The conclusion reached by Leeming JA on the construction to be attributed to the words “irrevocably waives” was that it was an “unilateral act immediately effective” ([97]) to abandon the right of indemnity. That waiver or abandonment could not be said to be enforceable by select parties to the deed (see [91]-[100]). Accordingly, the issue was decided in favour of WCL. 

The ‘Privity’ Submission

Although it did not form part of the reasons for the decision, the Court did make some interesting comments in respect of the submission on behalf of WCL in respect of the doctrine of privity. The opinion of Bathurst CJ (at [12]-[13]) provides a useful summary of the treatment of the WCL’s submission:

… Although it is strictly unnecessary to deal with the matter, I agree with Leeming JA that the submission based on privity was misconceived. The submission presumably was referring to the doctrine that only parties to the contract can sue on it …

However, the doctrine does not establish the converse, namely, that a party to a contract can in all cases enforce all promises made in it. That ultimately will depend on the construction of the contract or the deed in question.

Implicit, in the statement by Bathurst CJ is that, although on its proper construction clause 5.3 did have the effect of creating a unilateral waiver of the right to be indemnified, it may have been open to the parties to draft the clause in such a way that the waiver would not bind GNI as against WCL. In other words, the implication made by WCL that the doctrine of privity applied in reverse (that is, that it gives all parties to an agreement a “positive right” to enforce all of its provisions) was misconceived. According to Leeming JA, a “necessary condition” (that is, that a party must be party to a deed or agreement in order to sue on it) “is distinct from a sufficient condition” (in other words, that simply by being party to a deed or agreement entitles one to sue on any of its provisions). 

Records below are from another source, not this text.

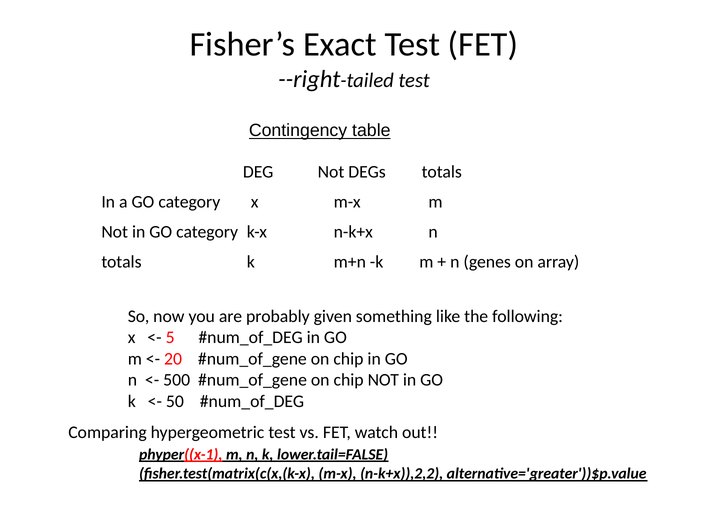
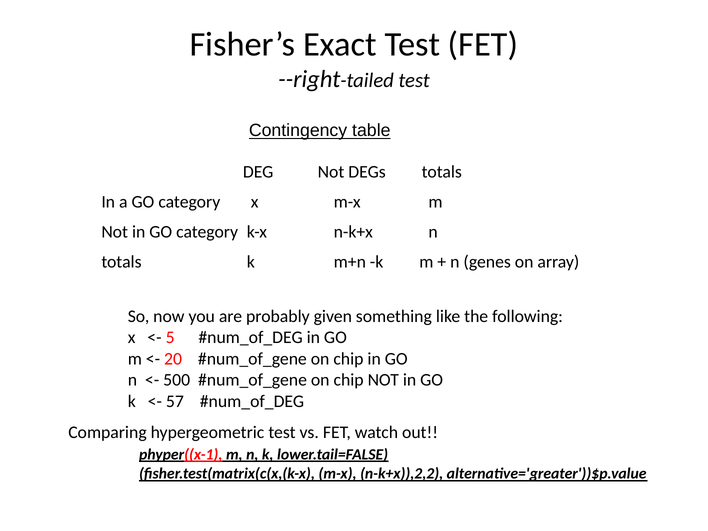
50: 50 -> 57
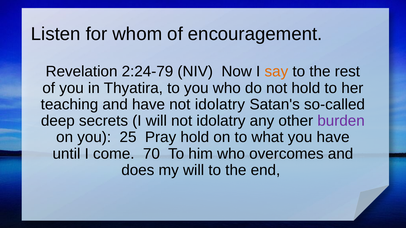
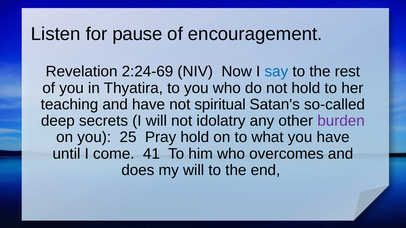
whom: whom -> pause
2:24-79: 2:24-79 -> 2:24-69
say colour: orange -> blue
have not idolatry: idolatry -> spiritual
70: 70 -> 41
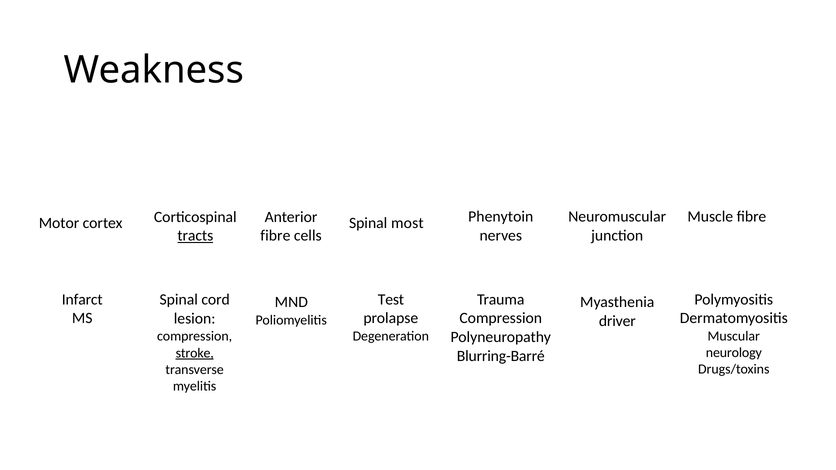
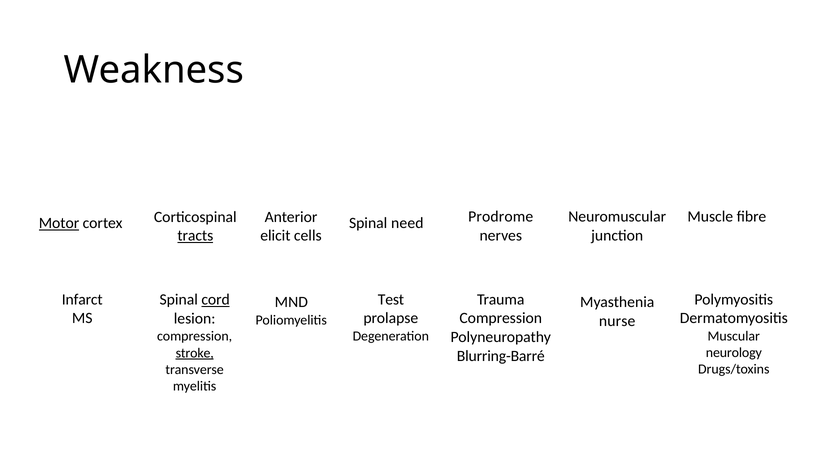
Motor underline: none -> present
most: most -> need
Phenytoin: Phenytoin -> Prodrome
fibre at (275, 236): fibre -> elicit
cord underline: none -> present
driver: driver -> nurse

Leeming JA concluded that, had it been necessary to decide the point, he “would hold that a promise in a deed inter partes could by implication be limited so as to enable its enforcement only by a particular party” and that “construction – the process of fixing the contractual words with legal meaning”, was essential to ascertaining whether or not a provision was enforceable by all, or by only some of the parties to the deed.

Conclusion

The case is useful for two reasons. Firstly, it highlights the significance and weight that Courts will attach to the actual wording and ordinary meaning of a provision of a contract, deed or agreement, even where context may create ambiguity. The text of the relevant provision will always be the starting point.

Secondly, the commentary of the Court in response to the privity arguments makes clear that it is open to a party to create obligations in a multi-party deed which are for the benefit of some of the parties but not for others. The doctrine of privity does not extend to permit all parties to a deed or agreement to enforce all of the obligations or pursue all of the rights created by that deed or agreement. Rather, the ordinary principles of construction and interpretation will apply in ascertaining for whom any contractual promise or obligation is intended to benefit.

The case is a good reminder of the importance of the use of clear and precise language in the drafting of agreements to ensure the rights and interests of a party are properly protected. For all kinds of Government contracting, it is important to ensure that the express wording of any agreement properly reflects the interests and intentions of stakeholders.